I learned about elder games from the classic Steve Yegge post, The Borderlands Gun Collectors Club (ht Chris Reid). The idea is that in a complex game, after most players have finished a first full play-through, the mechanics might still leave interesting things for them to do. An Act 2 game-within-a-game emerges for experienced players who have exhausted the nominal game. A game dominated by such second-order players is an elder game. In Borderlands, the elder game was apparently gun collecting.
An elder game tends to be more open-ended than the nominal game. In the ideal case, it is a mature infinite game that can go on indefinitely.
Blogging is now an elder game. After a decade of pursuing virality (out of the corner of my eye — direct pursuit is a recipe for burnout by pandering), the inside of my head now looks like the picture above.
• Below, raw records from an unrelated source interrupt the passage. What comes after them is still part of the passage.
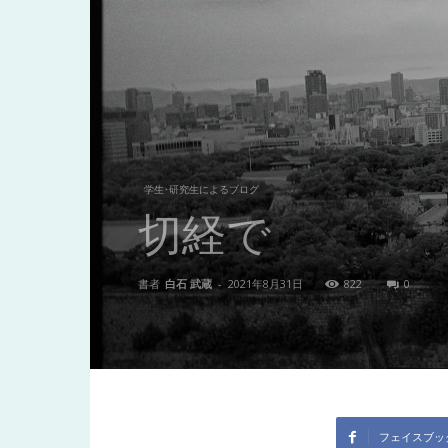
東
洋
医
学生･研究生によるブログ
切経で
学
書者
白石 武蔵
-
2021年8月31日
822
0
研
究
フェイスブッ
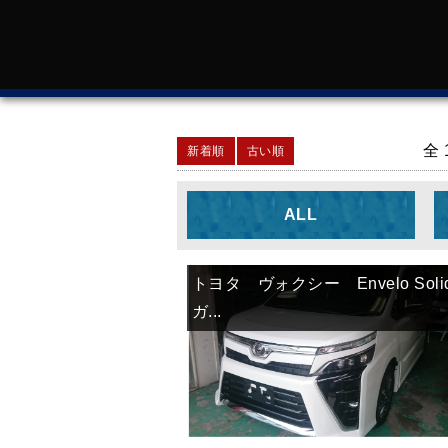
全 
新着順
古い順
ALL
トヨタ ヴォクシー Envelo Sol
ガ...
A vast mess of unsystematically explored territory, with flags planted on a few legible patches. That’s what organic virality is, epistemologically: a communicable patch of legibility in an ungoverned thought space of interest to many.
An elder game can be contrasted with a late style, which is a style of creative production taken to an extreme, past the point of baroque exhaustion, in a sort of virtuoso display of raging against the dying of the night. Late-style game play is an overclocked finite game resisting the forces of mortality. An elder game is a derivative infinite game, emergent immortality hacked out of mortality.
Old blogs must choose: should they turn into elder blogs, or should they turn into late-style blogs? One does not preclude the other, but you must decide what you solve for.
I don’t grok the ribbonfarm elder game yet, but I do know it’s time to ask: what comes after virality?